### Work to be completed
Could you filter the data below down to the lines that hold the word "Right"?

=== Begin Enclosure ===

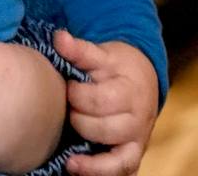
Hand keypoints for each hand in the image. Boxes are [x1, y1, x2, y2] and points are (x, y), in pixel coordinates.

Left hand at [56, 31, 157, 175]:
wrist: (142, 80)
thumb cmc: (116, 67)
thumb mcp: (101, 54)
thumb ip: (80, 50)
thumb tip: (59, 38)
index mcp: (130, 91)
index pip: (101, 100)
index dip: (78, 95)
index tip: (67, 86)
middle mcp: (139, 120)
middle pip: (106, 130)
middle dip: (80, 121)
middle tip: (67, 110)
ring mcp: (137, 141)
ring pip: (117, 158)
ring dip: (91, 159)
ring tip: (69, 158)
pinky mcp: (132, 155)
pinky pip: (121, 172)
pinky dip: (100, 173)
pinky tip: (76, 168)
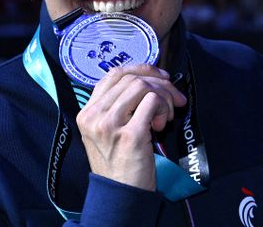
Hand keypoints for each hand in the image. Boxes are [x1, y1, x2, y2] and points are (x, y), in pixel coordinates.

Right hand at [75, 64, 186, 190]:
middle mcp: (95, 116)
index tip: (159, 76)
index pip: (114, 74)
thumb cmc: (119, 163)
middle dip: (160, 83)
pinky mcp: (131, 135)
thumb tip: (148, 80)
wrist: (120, 195)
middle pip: (132, 78)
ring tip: (166, 116)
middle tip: (175, 98)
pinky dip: (164, 108)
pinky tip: (162, 125)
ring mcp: (110, 125)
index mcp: (87, 112)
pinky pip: (153, 102)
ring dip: (164, 96)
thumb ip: (117, 106)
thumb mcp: (107, 131)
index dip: (140, 68)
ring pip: (143, 87)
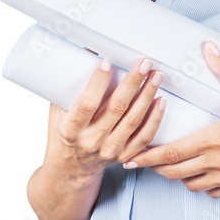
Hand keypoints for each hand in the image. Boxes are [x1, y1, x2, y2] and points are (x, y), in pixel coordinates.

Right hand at [50, 56, 167, 178]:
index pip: (86, 105)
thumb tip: (84, 51)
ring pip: (133, 121)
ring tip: (156, 76)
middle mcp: (91, 141)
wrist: (70, 168)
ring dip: (147, 96)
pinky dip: (155, 119)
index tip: (107, 62)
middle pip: (116, 109)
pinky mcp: (124, 156)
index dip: (97, 83)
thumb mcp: (58, 112)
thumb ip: (68, 87)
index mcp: (70, 130)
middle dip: (133, 83)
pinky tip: (161, 101)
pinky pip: (144, 137)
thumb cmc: (63, 133)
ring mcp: (110, 150)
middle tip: (144, 63)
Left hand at [122, 40, 219, 197]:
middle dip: (158, 169)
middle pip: (175, 173)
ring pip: (192, 184)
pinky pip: (212, 192)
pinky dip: (203, 185)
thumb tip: (209, 47)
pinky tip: (203, 175)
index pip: (171, 154)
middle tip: (148, 162)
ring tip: (175, 166)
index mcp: (213, 140)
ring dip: (180, 177)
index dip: (148, 158)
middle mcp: (217, 162)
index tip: (132, 158)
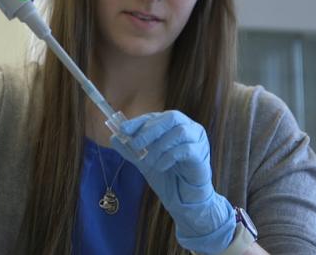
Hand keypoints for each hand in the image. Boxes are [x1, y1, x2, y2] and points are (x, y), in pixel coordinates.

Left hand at [111, 110, 235, 254]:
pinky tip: (160, 167)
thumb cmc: (167, 176)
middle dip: (150, 130)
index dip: (138, 121)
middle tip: (136, 144)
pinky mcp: (201, 155)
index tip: (123, 129)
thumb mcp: (144, 161)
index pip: (155, 116)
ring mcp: (198, 140)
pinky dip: (169, 157)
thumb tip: (114, 137)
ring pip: (179, 132)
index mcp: (174, 126)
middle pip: (171, 117)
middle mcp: (189, 128)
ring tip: (149, 161)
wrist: (183, 199)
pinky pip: (186, 149)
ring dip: (159, 146)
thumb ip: (130, 149)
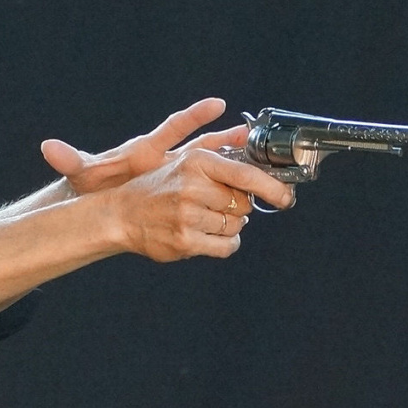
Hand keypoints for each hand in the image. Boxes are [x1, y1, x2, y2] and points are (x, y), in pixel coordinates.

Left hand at [40, 98, 244, 194]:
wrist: (95, 203)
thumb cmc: (91, 186)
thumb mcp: (82, 173)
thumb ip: (70, 160)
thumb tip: (48, 148)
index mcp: (146, 150)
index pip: (174, 127)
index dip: (195, 116)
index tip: (218, 103)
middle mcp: (165, 159)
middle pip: (201, 146)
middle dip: (226, 141)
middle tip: (252, 136)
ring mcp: (173, 176)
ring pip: (210, 166)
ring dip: (233, 163)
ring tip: (261, 162)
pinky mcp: (176, 193)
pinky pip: (206, 189)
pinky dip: (223, 188)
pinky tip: (244, 194)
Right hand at [102, 140, 295, 261]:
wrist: (121, 213)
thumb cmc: (158, 188)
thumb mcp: (186, 164)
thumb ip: (222, 166)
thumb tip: (262, 174)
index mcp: (197, 161)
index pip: (246, 175)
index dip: (272, 187)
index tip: (286, 196)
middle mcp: (193, 186)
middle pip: (243, 204)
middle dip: (238, 208)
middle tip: (217, 206)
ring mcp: (188, 215)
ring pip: (236, 227)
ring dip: (229, 226)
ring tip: (205, 219)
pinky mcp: (185, 240)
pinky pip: (226, 246)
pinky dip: (225, 244)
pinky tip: (209, 236)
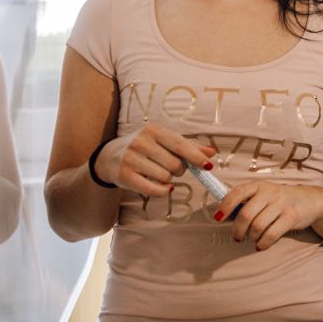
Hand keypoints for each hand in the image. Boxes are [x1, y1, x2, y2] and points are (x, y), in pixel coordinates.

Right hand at [100, 124, 216, 198]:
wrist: (110, 156)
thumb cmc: (144, 148)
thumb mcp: (164, 141)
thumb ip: (188, 147)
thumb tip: (212, 153)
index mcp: (154, 130)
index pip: (180, 145)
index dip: (196, 157)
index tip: (208, 166)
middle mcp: (141, 142)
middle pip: (175, 165)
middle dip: (179, 170)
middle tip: (172, 168)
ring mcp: (131, 158)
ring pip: (165, 177)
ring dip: (168, 179)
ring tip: (159, 173)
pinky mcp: (125, 175)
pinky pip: (153, 189)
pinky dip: (162, 191)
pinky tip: (163, 187)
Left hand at [216, 181, 322, 250]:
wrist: (311, 200)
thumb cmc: (280, 200)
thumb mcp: (264, 193)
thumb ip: (247, 201)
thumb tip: (223, 215)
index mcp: (258, 185)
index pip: (237, 193)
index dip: (225, 206)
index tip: (218, 218)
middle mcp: (269, 192)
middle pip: (246, 214)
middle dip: (238, 230)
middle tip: (237, 237)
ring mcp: (281, 204)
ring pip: (257, 226)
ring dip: (251, 237)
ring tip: (252, 239)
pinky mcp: (291, 217)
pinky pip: (271, 234)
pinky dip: (263, 243)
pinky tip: (261, 245)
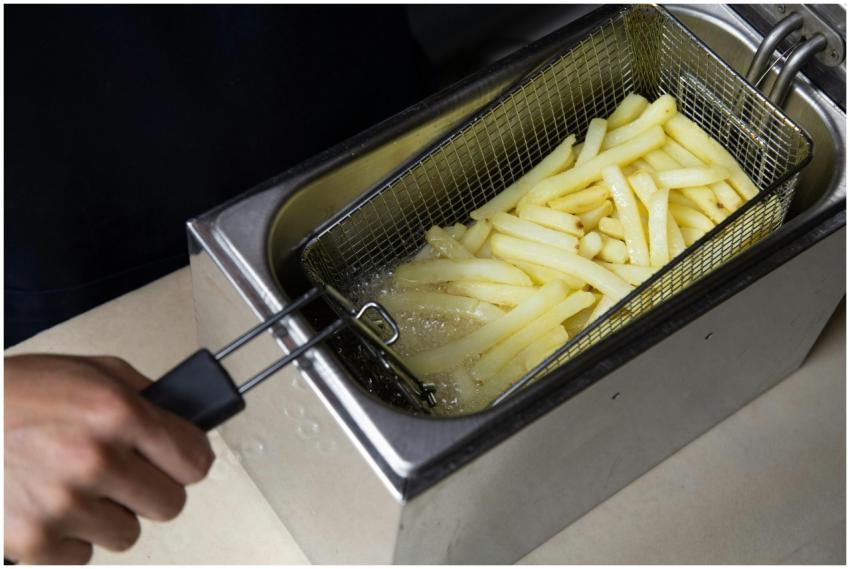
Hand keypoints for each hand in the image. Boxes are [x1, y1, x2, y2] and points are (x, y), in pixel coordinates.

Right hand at [4, 354, 214, 563]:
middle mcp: (95, 459)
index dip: (188, 461)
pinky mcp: (32, 541)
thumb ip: (143, 395)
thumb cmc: (18, 393)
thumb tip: (185, 421)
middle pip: (170, 503)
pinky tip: (51, 506)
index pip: (194, 460)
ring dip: (111, 514)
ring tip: (78, 486)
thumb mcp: (90, 371)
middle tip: (126, 474)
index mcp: (117, 412)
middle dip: (152, 489)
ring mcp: (63, 504)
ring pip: (128, 533)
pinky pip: (84, 556)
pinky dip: (71, 538)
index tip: (180, 461)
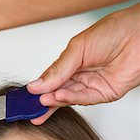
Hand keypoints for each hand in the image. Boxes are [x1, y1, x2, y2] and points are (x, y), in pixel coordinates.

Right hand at [27, 3, 139, 124]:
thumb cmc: (114, 31)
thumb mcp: (78, 48)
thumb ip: (58, 69)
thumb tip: (37, 84)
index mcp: (72, 62)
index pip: (50, 79)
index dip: (37, 88)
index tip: (24, 95)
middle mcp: (81, 76)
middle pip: (57, 92)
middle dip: (42, 100)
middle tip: (28, 107)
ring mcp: (92, 86)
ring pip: (68, 98)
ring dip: (54, 101)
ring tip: (41, 102)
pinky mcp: (104, 94)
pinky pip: (84, 99)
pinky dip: (70, 99)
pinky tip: (58, 97)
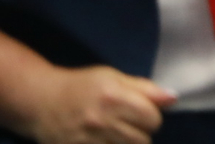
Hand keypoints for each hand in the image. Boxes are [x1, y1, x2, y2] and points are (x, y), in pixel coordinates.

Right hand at [23, 66, 174, 143]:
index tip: (144, 111)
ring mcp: (88, 140)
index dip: (153, 115)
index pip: (152, 118)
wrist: (40, 102)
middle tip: (131, 124)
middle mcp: (101, 120)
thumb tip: (173, 98)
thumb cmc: (81, 86)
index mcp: (113, 96)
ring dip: (129, 143)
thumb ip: (145, 88)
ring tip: (120, 133)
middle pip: (143, 140)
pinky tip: (108, 140)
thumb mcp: (113, 77)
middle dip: (143, 132)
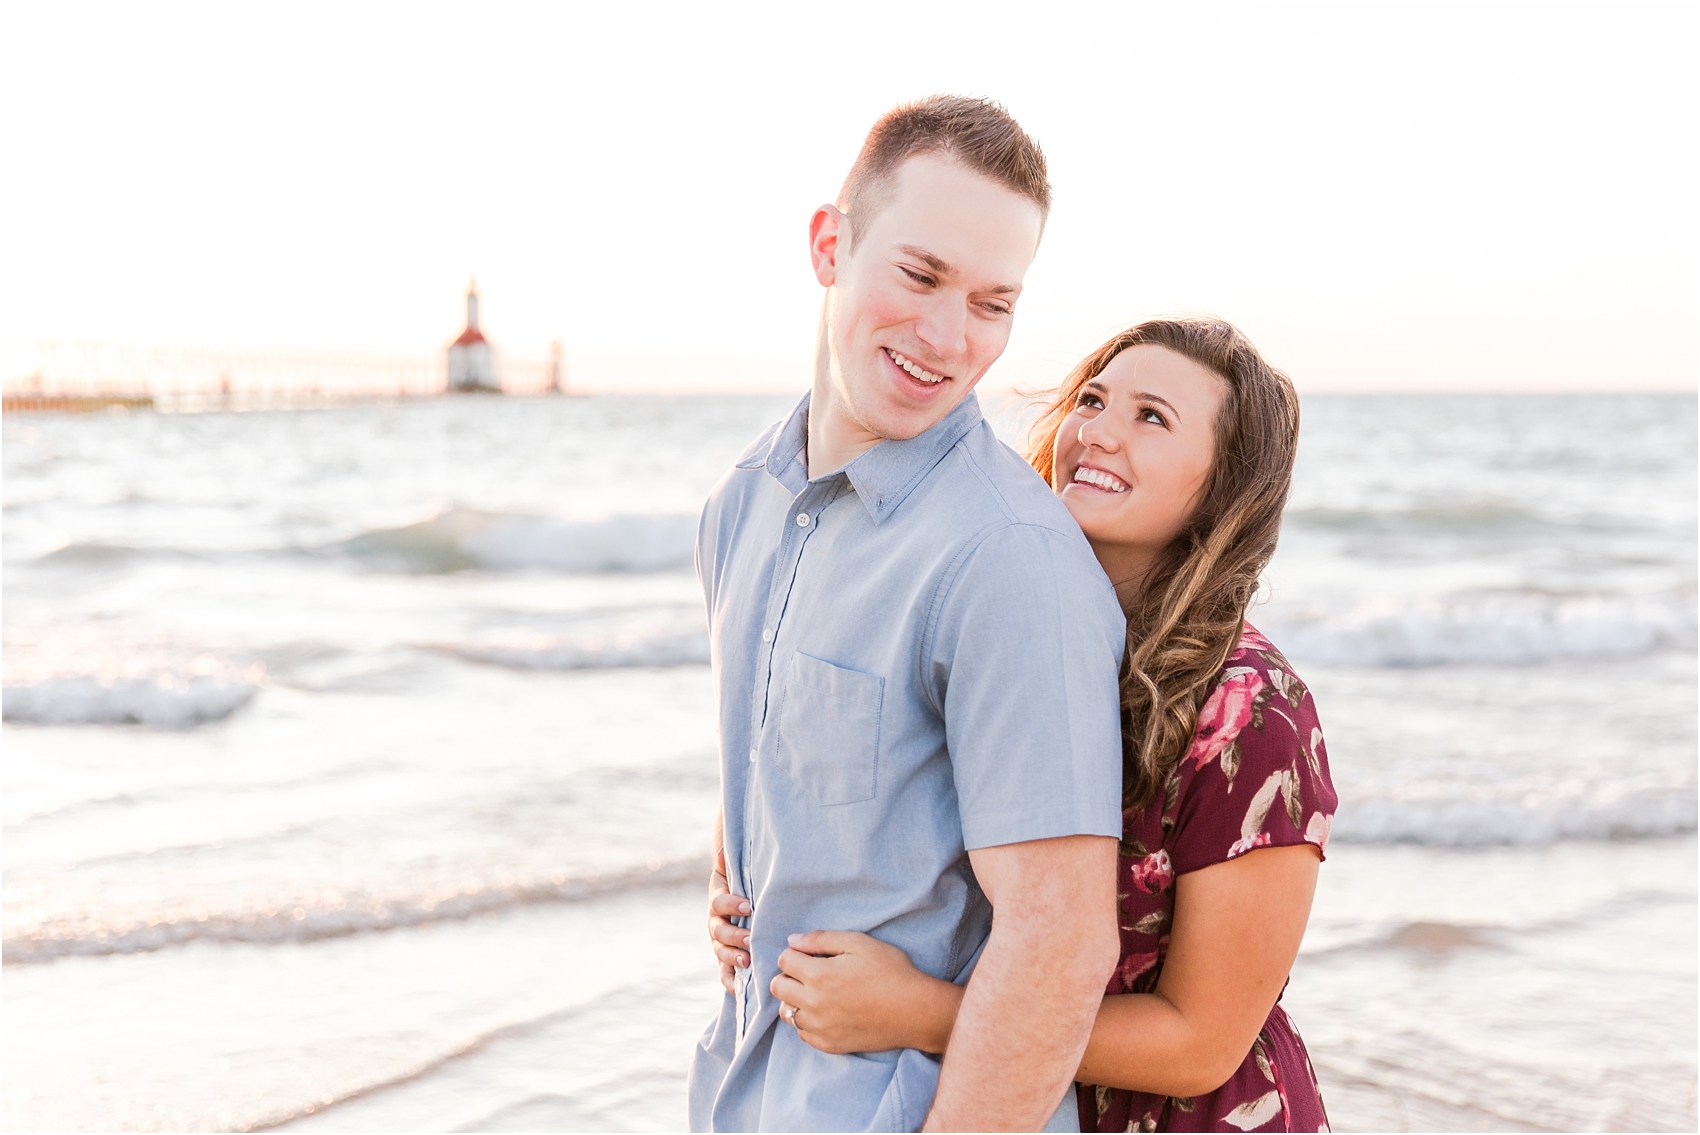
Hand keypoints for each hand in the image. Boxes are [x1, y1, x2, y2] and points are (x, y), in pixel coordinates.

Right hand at [708, 846, 751, 993]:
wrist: (741, 899)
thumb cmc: (744, 884)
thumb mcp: (737, 872)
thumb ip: (730, 864)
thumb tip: (721, 851)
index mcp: (718, 900)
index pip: (719, 902)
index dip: (730, 904)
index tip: (747, 906)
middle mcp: (716, 922)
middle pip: (719, 931)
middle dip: (734, 935)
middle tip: (750, 938)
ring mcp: (720, 942)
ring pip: (721, 952)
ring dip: (732, 957)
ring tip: (747, 961)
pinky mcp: (727, 958)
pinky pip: (724, 973)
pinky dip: (729, 981)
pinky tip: (738, 989)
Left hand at [770, 930, 962, 1055]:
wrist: (915, 1011)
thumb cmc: (891, 971)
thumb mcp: (859, 943)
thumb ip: (822, 939)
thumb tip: (793, 940)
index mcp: (819, 975)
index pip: (784, 960)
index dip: (795, 953)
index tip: (810, 954)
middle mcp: (814, 1003)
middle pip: (778, 987)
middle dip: (788, 975)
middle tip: (808, 972)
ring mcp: (820, 1027)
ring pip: (787, 1013)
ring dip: (794, 1000)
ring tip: (815, 993)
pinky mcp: (830, 1044)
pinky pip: (802, 1034)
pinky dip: (807, 1021)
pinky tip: (824, 1013)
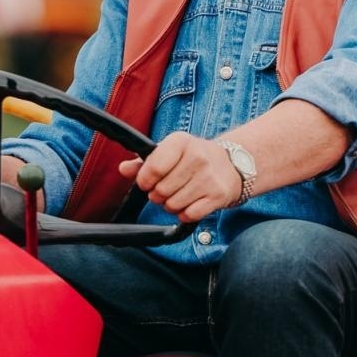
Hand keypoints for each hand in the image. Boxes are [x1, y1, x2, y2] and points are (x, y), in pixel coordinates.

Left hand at [119, 134, 241, 222]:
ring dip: (171, 205)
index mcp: (181, 142)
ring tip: (179, 195)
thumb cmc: (194, 157)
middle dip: (158, 195)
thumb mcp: (170, 152)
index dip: (145, 180)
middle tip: (166, 189)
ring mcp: (209, 177)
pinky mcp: (218, 196)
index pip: (153, 168)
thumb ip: (144, 162)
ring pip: (173, 205)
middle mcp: (197, 157)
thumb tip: (123, 169)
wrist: (232, 164)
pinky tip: (190, 203)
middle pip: (161, 191)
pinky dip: (185, 213)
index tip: (147, 182)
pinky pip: (189, 215)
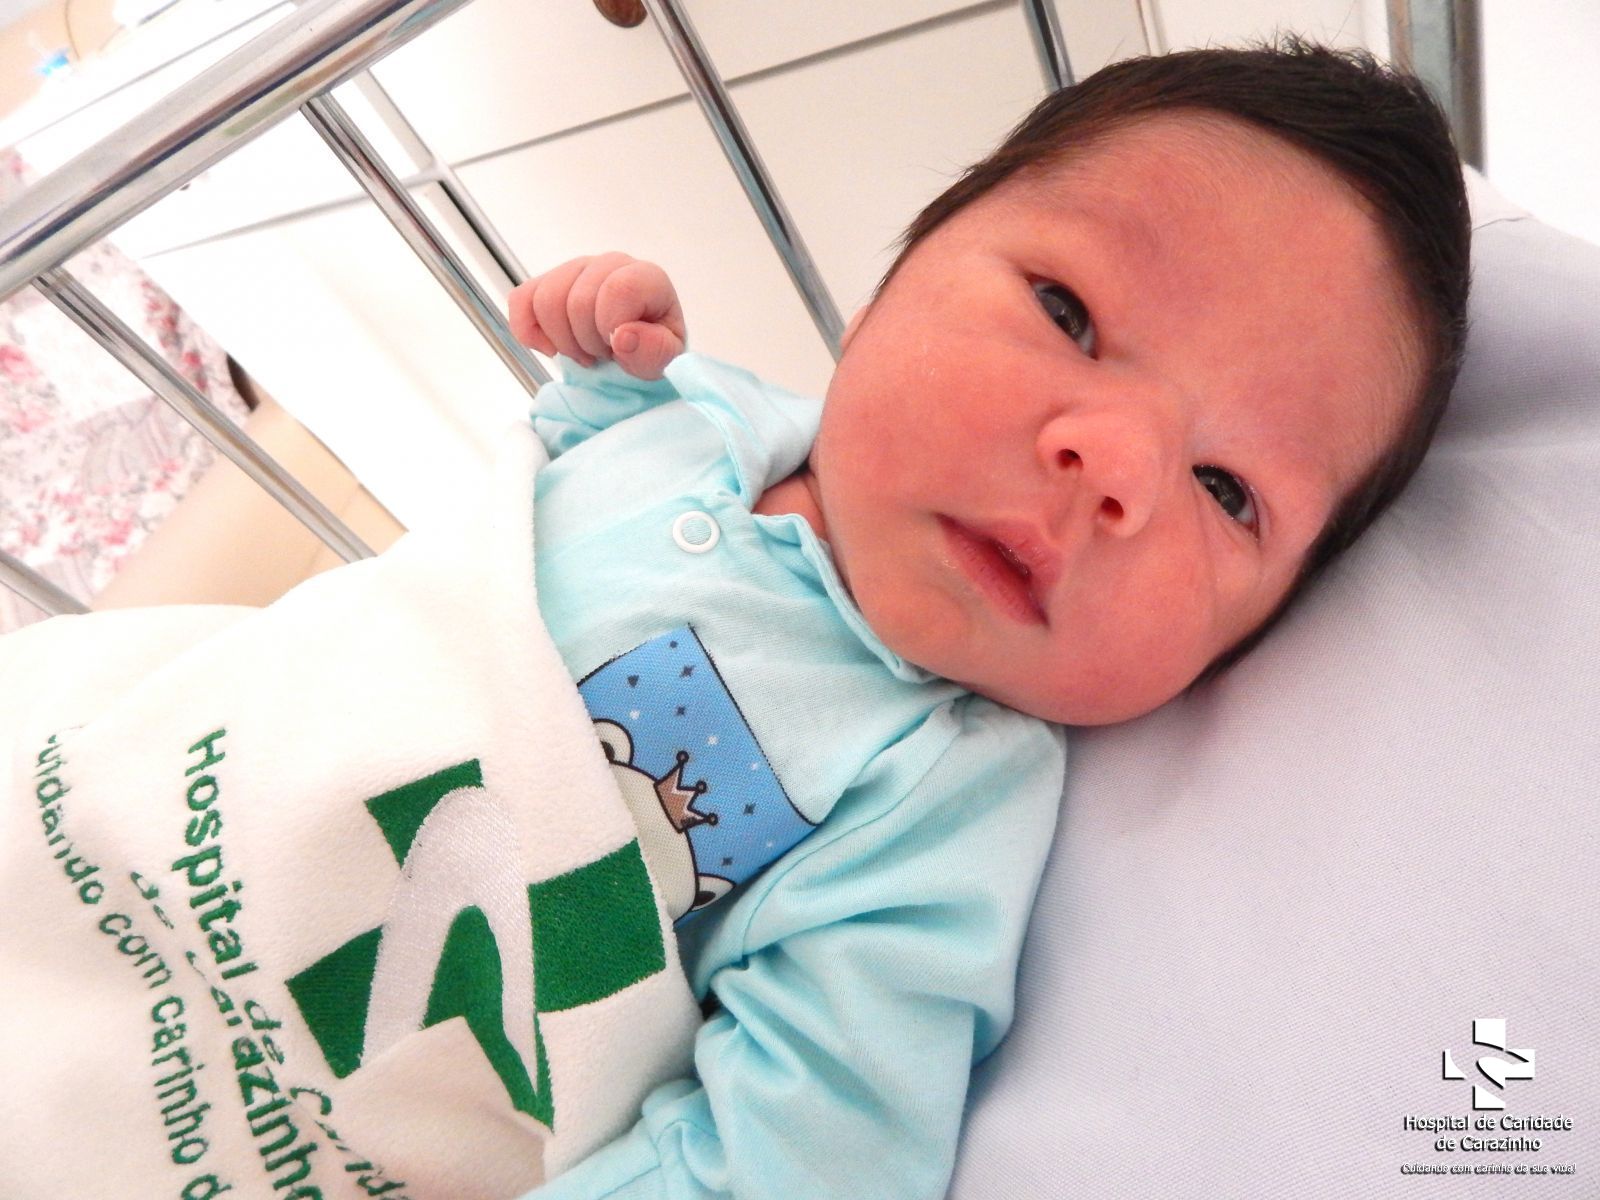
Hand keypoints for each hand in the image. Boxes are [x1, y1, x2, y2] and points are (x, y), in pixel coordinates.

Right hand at [508, 253, 686, 380]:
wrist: (636, 348)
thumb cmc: (652, 349)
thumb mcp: (666, 360)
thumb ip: (654, 350)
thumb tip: (623, 336)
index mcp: (645, 277)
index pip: (617, 289)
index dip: (610, 327)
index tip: (618, 347)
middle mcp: (610, 263)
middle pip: (576, 301)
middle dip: (587, 341)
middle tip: (603, 355)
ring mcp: (576, 269)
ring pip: (546, 300)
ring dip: (562, 339)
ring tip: (584, 352)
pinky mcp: (548, 282)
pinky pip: (521, 299)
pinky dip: (528, 331)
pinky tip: (550, 348)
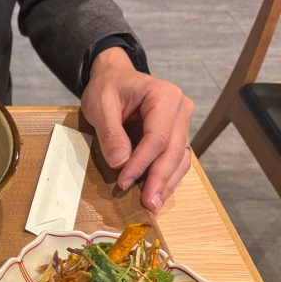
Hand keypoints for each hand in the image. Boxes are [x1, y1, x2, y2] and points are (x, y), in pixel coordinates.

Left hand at [81, 47, 193, 211]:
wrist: (114, 77)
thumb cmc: (107, 88)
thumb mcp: (100, 105)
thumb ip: (110, 133)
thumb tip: (121, 162)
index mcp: (164, 96)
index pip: (157, 137)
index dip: (142, 163)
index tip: (124, 182)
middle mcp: (180, 108)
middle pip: (174, 150)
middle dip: (160, 179)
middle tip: (148, 204)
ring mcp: (181, 122)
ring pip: (180, 157)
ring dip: (167, 182)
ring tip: (153, 204)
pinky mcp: (176, 133)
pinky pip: (176, 158)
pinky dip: (167, 176)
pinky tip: (157, 192)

=== End Enclosure ===

### Answer space
Right hand at [75, 64, 186, 190]:
Right hand at [50, 56, 167, 178]:
Right hand at [102, 140, 295, 261]:
Right hand at [100, 124, 216, 198]:
Right hand at [4, 354, 214, 563]:
Right hand at [27, 3, 139, 124]:
Right hand at [23, 66, 174, 143]:
Right hand at [708, 846, 751, 993]:
Right hand at [508, 253, 686, 380]:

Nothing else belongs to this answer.